About Terra Experience Doll Clothes

  • Our specialty:  Beautiful doll clothes that fit American Girl and other 16", 18" and 23" dolls, hand-woven and hand-embroidered in Guatemala and Latin America.

  • Our goal:  to give kids (of all ages) the chance to experience other cultures while playing with the dolls and toys they love.

  • We strive to support sustainable development, fair trade, local artisans, their communities and environment


For Mayan women from the highlands of Guatemala, the traje (traditional dress) is a statement of her cultural and personal identity. Through her weavings she has an important role in both clothing her family and keeping the threads of the Mayan culture and cosmos together. Each Mayan village has its own style of weaving and dress, so you can often tell which village a woman is from the style of her traje. Traditionally a woman weaves her own huipil (blouse) on a backstrap loom. Making a fine huipil often takes three (or more) months.

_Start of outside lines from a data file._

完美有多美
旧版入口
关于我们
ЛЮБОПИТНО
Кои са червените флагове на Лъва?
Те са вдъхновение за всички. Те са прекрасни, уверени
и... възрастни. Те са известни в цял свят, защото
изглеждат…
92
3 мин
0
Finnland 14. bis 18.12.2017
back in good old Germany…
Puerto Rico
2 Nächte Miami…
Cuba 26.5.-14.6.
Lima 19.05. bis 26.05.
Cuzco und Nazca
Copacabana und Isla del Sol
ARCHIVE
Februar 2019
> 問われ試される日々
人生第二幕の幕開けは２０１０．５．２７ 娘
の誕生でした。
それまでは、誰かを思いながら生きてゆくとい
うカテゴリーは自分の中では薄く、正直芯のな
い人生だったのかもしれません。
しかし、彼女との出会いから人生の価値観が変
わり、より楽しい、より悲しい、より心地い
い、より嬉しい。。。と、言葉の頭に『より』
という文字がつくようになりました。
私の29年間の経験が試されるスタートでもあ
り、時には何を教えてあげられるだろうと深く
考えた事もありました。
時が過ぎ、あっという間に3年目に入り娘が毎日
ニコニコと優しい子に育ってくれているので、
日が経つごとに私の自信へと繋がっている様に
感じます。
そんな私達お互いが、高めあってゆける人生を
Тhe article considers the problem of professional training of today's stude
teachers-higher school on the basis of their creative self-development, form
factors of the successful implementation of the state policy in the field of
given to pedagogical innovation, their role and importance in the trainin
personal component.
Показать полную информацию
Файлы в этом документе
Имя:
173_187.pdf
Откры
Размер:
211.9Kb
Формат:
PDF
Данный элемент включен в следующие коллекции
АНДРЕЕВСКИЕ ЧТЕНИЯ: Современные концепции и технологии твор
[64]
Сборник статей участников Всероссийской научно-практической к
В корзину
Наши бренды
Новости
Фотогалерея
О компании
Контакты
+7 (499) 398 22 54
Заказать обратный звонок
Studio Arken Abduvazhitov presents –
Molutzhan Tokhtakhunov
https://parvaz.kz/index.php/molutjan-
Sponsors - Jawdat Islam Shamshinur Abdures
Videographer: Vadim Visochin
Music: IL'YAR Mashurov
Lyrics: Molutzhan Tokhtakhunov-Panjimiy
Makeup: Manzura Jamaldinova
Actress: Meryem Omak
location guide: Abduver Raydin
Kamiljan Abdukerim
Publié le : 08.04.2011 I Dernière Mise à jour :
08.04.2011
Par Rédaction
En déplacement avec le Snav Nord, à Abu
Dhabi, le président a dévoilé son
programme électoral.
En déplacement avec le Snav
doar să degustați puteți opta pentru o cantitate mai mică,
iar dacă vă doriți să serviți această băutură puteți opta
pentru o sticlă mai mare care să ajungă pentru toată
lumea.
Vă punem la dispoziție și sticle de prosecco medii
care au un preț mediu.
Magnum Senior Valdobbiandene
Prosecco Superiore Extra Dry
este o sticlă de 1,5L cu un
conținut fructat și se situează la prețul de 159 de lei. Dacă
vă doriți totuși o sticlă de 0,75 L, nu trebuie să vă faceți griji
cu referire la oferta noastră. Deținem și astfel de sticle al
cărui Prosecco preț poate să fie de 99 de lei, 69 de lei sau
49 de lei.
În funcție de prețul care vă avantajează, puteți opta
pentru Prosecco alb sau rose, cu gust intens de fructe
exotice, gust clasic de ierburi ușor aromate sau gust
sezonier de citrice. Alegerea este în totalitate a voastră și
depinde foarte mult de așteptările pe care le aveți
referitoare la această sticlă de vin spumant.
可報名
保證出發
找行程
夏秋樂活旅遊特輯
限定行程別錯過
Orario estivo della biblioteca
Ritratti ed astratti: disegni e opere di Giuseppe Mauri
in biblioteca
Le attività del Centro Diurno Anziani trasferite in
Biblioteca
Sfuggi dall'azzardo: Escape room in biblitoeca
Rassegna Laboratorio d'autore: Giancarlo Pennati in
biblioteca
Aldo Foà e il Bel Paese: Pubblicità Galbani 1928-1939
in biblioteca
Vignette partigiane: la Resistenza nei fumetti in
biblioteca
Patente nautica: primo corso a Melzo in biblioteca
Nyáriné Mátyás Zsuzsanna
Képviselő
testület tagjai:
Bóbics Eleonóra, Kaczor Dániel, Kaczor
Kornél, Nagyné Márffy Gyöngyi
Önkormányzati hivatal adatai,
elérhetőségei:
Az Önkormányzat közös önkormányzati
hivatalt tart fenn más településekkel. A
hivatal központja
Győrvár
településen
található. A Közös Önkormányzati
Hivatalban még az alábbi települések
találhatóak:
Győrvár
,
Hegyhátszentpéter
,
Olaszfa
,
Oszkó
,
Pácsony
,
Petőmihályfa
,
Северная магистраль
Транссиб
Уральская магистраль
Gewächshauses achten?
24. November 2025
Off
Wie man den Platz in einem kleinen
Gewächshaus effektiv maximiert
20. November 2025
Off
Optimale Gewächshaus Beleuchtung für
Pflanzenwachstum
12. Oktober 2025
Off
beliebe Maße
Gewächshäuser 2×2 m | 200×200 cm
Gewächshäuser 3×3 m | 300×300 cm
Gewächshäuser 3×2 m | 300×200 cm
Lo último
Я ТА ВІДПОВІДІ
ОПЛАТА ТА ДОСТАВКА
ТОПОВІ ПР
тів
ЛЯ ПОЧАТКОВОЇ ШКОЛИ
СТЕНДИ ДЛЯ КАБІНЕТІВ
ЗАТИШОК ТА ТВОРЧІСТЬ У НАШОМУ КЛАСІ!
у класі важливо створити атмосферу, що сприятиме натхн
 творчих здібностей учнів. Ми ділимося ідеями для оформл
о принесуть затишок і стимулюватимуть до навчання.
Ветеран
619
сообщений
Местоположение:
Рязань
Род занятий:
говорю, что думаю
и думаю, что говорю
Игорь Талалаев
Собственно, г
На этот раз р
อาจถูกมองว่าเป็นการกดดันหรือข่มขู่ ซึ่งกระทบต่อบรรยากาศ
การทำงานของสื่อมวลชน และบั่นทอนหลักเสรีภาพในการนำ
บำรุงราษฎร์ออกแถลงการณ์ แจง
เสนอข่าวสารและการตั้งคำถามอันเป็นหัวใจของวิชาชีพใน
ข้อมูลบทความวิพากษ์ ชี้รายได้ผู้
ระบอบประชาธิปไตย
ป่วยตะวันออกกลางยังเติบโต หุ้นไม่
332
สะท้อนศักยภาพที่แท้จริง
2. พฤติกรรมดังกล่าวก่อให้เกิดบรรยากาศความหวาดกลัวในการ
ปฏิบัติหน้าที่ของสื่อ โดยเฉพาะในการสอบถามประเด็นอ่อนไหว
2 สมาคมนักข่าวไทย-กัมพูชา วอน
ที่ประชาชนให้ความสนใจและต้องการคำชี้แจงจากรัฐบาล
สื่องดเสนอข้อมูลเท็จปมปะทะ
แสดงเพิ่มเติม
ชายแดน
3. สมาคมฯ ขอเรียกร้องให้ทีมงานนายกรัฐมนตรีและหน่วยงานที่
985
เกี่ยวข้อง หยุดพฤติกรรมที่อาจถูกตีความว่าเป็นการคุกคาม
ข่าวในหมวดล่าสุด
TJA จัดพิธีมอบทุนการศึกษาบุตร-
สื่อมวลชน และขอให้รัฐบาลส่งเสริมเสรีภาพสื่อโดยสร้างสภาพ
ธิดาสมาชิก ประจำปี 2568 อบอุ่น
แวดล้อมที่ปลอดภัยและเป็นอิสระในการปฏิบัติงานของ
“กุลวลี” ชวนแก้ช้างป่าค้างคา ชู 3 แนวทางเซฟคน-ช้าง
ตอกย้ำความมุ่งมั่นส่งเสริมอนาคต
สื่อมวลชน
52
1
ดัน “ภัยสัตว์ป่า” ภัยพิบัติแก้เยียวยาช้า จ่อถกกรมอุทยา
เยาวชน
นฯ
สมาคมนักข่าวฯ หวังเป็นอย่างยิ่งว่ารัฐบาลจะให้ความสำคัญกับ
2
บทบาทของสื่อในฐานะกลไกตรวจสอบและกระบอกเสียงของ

I first learned about these traditions and met Mayan weaving families in 1995, while vacationing in Guatemala. The weavers’ skills and huipiles were incredible, but they were having trouble paying for their children’s supplies for the school year that starts in January. I wanted to help.

I was a scout leader and had been amazed by the number of 18" historical dolls the girls had and what their families spent on doll clothes. I wondered if there might also be a market for fine hand-woven ethnic doll clothes that would allow me to provide a fair wage to Guatemalan weavers and give children in North America a chance to experience and support the living Mayan culture.

In 1999 Terra Experience, started with three families producing miniature doll huipiles that fit 18” dolls such as American Girl Doll®. Now we work with many more families and several woman’s groups.  We have beautiful handwoven and hand-embroidered doll outfits from over 15 villages and a wide variety of doll accessories.

Because it’s hard to earn a living from the painstaking fine art of back-strap weaving, the weavers and I refined the doll huipil designs and weaving process to take less time while retaining their traditions and inherent beauty.  Following fair trade practices, I place an order one year, pay half down, and pick it up the following January paying in full.  Neither I or the weavers can sustain our families off the sale of 18” doll clothes.  But the regular flow of cash in January, when school starts, has helped the weavers keep their kids in school. and been a fun and educational experience for me, the weavers and those that experienced the Mayan culture through their work.  All the weaving families would love to weave more doll clothes.